Court: Structure of consumer watchdog group unconstitutional

U.S. President Barack Obama makes a statement on the confirmation of Richard Cordray, at right, as the new director of the Consumer Financial Protection Bureau after his approval by Congress to head the agency in 2013. A federal appeals court on Tuesday ruled the White House should have tighter oversight of the CFPB, including the ability to replace the agency's director at will. File photo Ron Sachs/Pool/UPI | License Photo

WASHINGTON, Oct. 12 (UPI) — A federal appeals court may have dealt a blow to the independence of the Consumer Financial Protection Bureau by calling its leadership structure unconstitutional on Tuesday.

A panel of judges said the independence of the CFPB departs from the regular system of checks and balances imposed on regulatory agencies, while also ordering penalties imposed on a mortgage company accused of overcharging customers be reconsidered.

The CFPB, set up as part of the Dodd-Frank financial reform law in 2010, is currently run by a director who serves a five-year term and cannot be easily fired by a president, part of the independence designers felt would help it oversee financial institutions.

Under the ruling, the White House would now be responsible for supervising the agency and removing its director if deemed necessary. Previously, the idea was for a director to outlast a president and operate relatively independently so as not to be subject to political motives.

The lawsuit considered by the court was filed by the mortgage lender PHH over a $109 million penalty it received from the CFPB, which the agency will now be required to review. The company also sought to have the agency dismantled, a goal of many Republican lawmakers and financial groups, which judges decided against.

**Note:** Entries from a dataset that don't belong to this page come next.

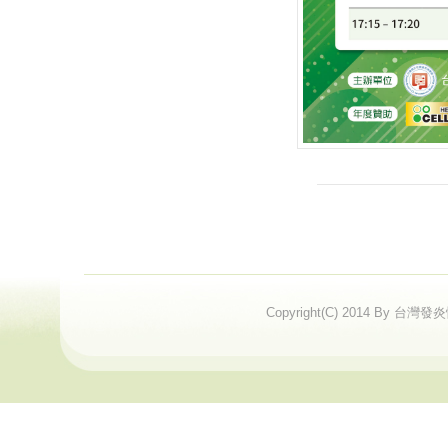
Copyright(C) 2014 By 台灣發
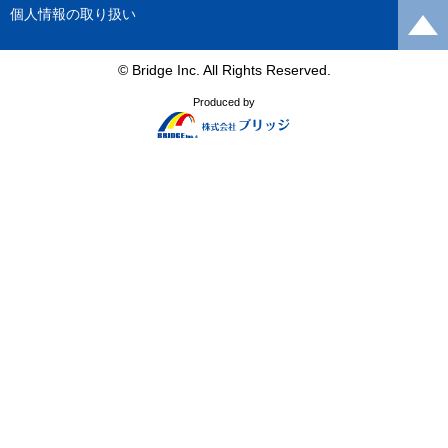
個人情報の取り扱い
© Bridge Inc. All Rights Reserved.
Produced by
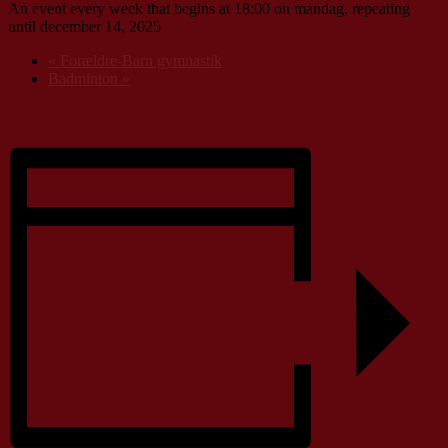
An event every week that begins at 18:00 on mandag, repeating
until december 14, 2025
«
Forældre-Barn gymnastik
Badminton
»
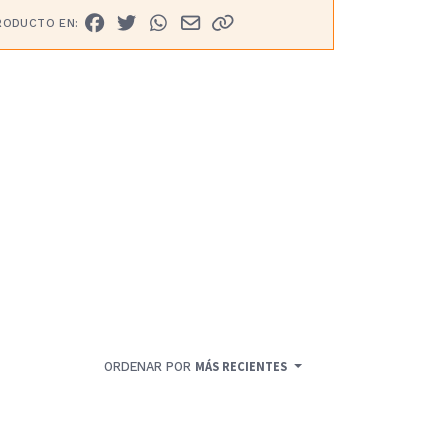
RODUCTO EN:
ORDENAR POR
MÁS RECIENTES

“The CFPB therefore will continue to operate and to perform its many duties, but will do so as an executive agency akin to other executive agencies headed by a single person, such as the Department of Justice and the Department of the Treasury,” the court said in the ruling.

The agency has been active recently, garnering headlines with its recent actions against Wells Fargo for creating fake accounts in customer’s names without their knowledge. The CFPB has also enacted rules restricting payday lenders, established higher standards for retirement savings brokers and has proposed rules for financial firms to prohibit customers from joining class action lawsuits.